- [TASK BRIEF]:
Please give back only the lines below from the one containing "不过，任何事物都有两面性，沃" to the one containing "另外，对于初次接触eSIM卡", each repeated word for word, both ends included.
:: ENTRIES SHOWN ::
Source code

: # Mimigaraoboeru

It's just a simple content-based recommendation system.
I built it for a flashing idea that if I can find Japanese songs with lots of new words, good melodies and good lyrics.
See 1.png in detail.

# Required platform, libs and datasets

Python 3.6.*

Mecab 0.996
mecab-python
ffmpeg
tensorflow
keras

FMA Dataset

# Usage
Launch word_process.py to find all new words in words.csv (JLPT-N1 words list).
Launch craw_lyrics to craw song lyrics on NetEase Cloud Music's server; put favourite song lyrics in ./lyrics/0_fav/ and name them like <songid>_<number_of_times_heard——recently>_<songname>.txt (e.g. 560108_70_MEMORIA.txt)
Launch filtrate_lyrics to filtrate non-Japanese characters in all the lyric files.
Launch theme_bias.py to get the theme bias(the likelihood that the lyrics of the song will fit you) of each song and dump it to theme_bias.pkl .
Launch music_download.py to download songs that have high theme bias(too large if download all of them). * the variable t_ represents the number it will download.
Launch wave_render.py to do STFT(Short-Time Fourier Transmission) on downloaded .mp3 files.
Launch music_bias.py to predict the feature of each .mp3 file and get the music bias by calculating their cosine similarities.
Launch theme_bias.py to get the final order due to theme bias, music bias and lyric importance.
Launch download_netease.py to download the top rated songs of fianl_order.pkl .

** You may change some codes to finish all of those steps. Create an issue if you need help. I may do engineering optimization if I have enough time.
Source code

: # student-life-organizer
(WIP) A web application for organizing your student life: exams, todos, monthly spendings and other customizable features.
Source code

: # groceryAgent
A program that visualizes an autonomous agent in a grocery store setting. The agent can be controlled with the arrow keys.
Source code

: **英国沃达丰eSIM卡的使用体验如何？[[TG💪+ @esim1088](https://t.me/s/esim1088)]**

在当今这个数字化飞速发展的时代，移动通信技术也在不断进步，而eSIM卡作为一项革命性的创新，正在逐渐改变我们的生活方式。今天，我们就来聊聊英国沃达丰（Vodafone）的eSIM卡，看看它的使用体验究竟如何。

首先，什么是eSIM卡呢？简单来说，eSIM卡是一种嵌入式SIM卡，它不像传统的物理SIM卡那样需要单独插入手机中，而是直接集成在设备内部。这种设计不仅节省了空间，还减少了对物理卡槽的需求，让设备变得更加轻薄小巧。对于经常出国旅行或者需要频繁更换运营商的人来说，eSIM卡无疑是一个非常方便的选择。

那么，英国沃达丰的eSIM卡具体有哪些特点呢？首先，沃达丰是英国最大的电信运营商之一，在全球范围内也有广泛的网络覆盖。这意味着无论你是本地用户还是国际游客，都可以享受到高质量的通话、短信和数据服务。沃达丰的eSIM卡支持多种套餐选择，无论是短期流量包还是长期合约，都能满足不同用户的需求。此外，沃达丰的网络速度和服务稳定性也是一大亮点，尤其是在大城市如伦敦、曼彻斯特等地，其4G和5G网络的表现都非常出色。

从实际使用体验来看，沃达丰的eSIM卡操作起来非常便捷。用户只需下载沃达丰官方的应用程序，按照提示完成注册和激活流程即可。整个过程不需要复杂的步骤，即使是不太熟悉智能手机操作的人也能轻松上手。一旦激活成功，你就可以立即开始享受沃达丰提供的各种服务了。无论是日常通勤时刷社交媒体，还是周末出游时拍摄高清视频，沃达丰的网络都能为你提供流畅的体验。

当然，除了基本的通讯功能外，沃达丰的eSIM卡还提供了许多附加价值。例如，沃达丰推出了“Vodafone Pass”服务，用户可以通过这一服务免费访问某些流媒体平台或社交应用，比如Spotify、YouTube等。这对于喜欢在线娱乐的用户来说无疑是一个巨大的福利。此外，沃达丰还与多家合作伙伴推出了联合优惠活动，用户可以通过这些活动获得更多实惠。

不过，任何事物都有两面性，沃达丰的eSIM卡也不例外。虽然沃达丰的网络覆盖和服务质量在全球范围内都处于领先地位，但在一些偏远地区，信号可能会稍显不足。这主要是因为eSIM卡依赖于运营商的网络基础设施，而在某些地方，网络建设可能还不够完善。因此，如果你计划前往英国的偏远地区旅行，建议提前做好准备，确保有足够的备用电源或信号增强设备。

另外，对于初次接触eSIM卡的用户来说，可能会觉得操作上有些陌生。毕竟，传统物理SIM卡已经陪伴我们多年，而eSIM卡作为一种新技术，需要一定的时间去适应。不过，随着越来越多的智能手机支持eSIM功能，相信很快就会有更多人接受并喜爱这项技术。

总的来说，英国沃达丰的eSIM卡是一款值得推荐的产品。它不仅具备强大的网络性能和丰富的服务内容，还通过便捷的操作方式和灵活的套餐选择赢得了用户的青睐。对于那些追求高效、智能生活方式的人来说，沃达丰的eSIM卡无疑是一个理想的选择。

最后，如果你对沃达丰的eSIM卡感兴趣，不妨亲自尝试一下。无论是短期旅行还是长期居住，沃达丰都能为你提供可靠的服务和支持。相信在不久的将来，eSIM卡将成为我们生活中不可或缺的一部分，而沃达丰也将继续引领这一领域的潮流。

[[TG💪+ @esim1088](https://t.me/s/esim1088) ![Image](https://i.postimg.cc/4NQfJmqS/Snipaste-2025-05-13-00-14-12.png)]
:::
:: ENTRIES SHOWN ::
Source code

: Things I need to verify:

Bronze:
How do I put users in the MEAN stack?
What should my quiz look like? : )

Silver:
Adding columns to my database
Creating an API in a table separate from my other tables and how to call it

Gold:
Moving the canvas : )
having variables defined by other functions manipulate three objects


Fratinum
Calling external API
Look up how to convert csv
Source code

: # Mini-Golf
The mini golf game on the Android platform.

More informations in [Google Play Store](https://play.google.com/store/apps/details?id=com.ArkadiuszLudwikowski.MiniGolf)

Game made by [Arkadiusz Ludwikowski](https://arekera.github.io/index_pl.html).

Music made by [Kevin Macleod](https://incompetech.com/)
:::
- [WRITTEN SOLUTION]:
不过，任何事物都有两面性，沃达丰的eSIM卡也不例外。虽然沃达丰的网络覆盖和服务质量在全球范围内都处于领先地位，但在一些偏远地区，信号可能会稍显不足。这主要是因为eSIM卡依赖于运营商的网络基础设施，而在某些地方，网络建设可能还不够完善。因此，如果你计划前往英国的偏远地区旅行，建议提前做好准备，确保有足够的备用电源或信号增强设备。

另外，对于初次接触eSIM卡的用户来说，可能会觉得操作上有些陌生。毕竟，传统物理SIM卡已经陪伴我们多年，而eSIM卡作为一种新技术，需要一定的时间去适应。不过，随着越来越多的智能手机支持eSIM功能，相信很快就会有更多人接受并喜爱这项技术。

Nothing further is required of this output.